United opposition the way to go

HARARE - Former Prime Minister Morgan Tsvangirai’s decision to collaborate and work with all opposition forces to dislodge Zanu PF from power is the only way the country can extricate itself from the current economic quagmire.

The onus is now on all stakeholders to put behind their personal differences and work together for the benefit of the whole country.

As it stands, the ruling Zanu PF — embroiled in a  war to succeed nonagenarian leader President Robert Mugabe — is at its weakest and has failed to offer anything new to revive the economy.

As such, as we enter into 2016, there is need to call for a stronger and united opposition to prepare adequately for the watershed 2018 elections.

Already, many cynics appear ambivalent in accepting the gruelling environment in which opposition actors operate.

Unlike other countries in the region, opposition politics is laced with thorns and treacherous hurdles to overcome, requiring lots of resources and meticulous organising.

By nature, the opposition must be dynamic in ideology to succinctly capture the emerging problems of society with pragmatic responses.

Although the dominant opposition forces in Zimbabwe appear subsumed in ideological aberrations, leading to conflicting loyalties among its cadres, and subsequent intra-organisational confusions, the move by Tsvangirai to extend an olive branch to Tendai Biti and Elton Mangoma is a clear indication of the direction the country should follow.

Past election experiences have shown that a divided opposition has no chance of unseating the former liberation war movement.

Zanu PF has mastered the art of divide-and-rule and as it stands, they know that they have no chances of beating a united opposition and would do anything in their power to keep the opposition subdued and in tatters until 2018.

But for the country to achieve better economic results, opposition parties must take a leaf from what is happening elsewhere on the continent.

Scientific research from collected evidence demonstrates a growing empathy towards inter-party platforms. Trends in opposition victories from direct and by-elections in countries such as Uganda and Nigeria show that inter-party candidates have had better chances at victory over the well-financed ruling party machinations.

It is also true that when inter-party candidates prevail, the celebration ignites a national rhythm creating the prerequisite impetus for social change.
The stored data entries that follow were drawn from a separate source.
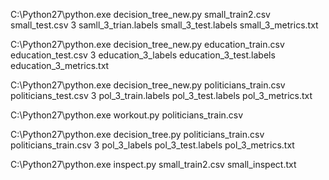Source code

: C:\Python27\python.exe decision_tree_new.py small_train2.csv small_test.csv 3 samll_3_trian.labels small_3_test.labels small_3_metrics.txt

C:\Python27\python.exe decision_tree_new.py education_train.csv education_test.csv 3 education_3_labels education_3_test.labels education_3_metrics.txt

C:\Python27\python.exe decision_tree_new.py politicians_train.csv politicians_test.csv 3 pol_3_train.labels pol_3_test.labels pol_3_metrics.txt

C:\Python27\python.exe workout.py politicians_train.csv


C:\Python27\python.exe decision_tree.py politicians_train.csv politicians_train.csv 3 pol_3_labels pol_3_test.labels pol_3_metrics.txt


C:\Python27\python.exe inspect.py small_train2.csv small_inspect.txt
The population appears attracted to a stronger, united, and mature opposition that is not obsessed with past glories, internal bickering and betrayals. The population wants a focus on social transformation beyond personal egos.

 

Comments (1)

“Former Prime Minister Morgan Tsvangirai's decision to collaborate and work with all opposition forces to dislodge Zanu PF from power is the only way the country can extricate itself from the current economic quagmire. The onus is now on all stakeholders to put behind their personal differences and work together for the benefit of the whole country,” we are being told. The only reason the nation is still in this quagmire is that Tsvangirai failed to implement the democratic reforms necessary for free, fair and credible elections. He was warned repeatedly not to take part in the elections with no reforms implemented but he would not listen. He has still not implemented any reforms as of now, we are less than three years away to the next elections, and so he is going to take part in yet another election with no reform and hope that Mugabe will not rig the elections. How stupid is that! We are not going to get out of this economic and political nightmare by burying our heads in the sand and continue to follow like sheep to the slaughter men and women who have already proven beyond doubt that they are breathtakingly corrupt and incompetent! Tsvangirai will never “extricate” this nation out of the mess we are in because if he could not do so with the help of SADC and the GPA what hope is there he will do it now with no help! You need to wake up and smell the humus!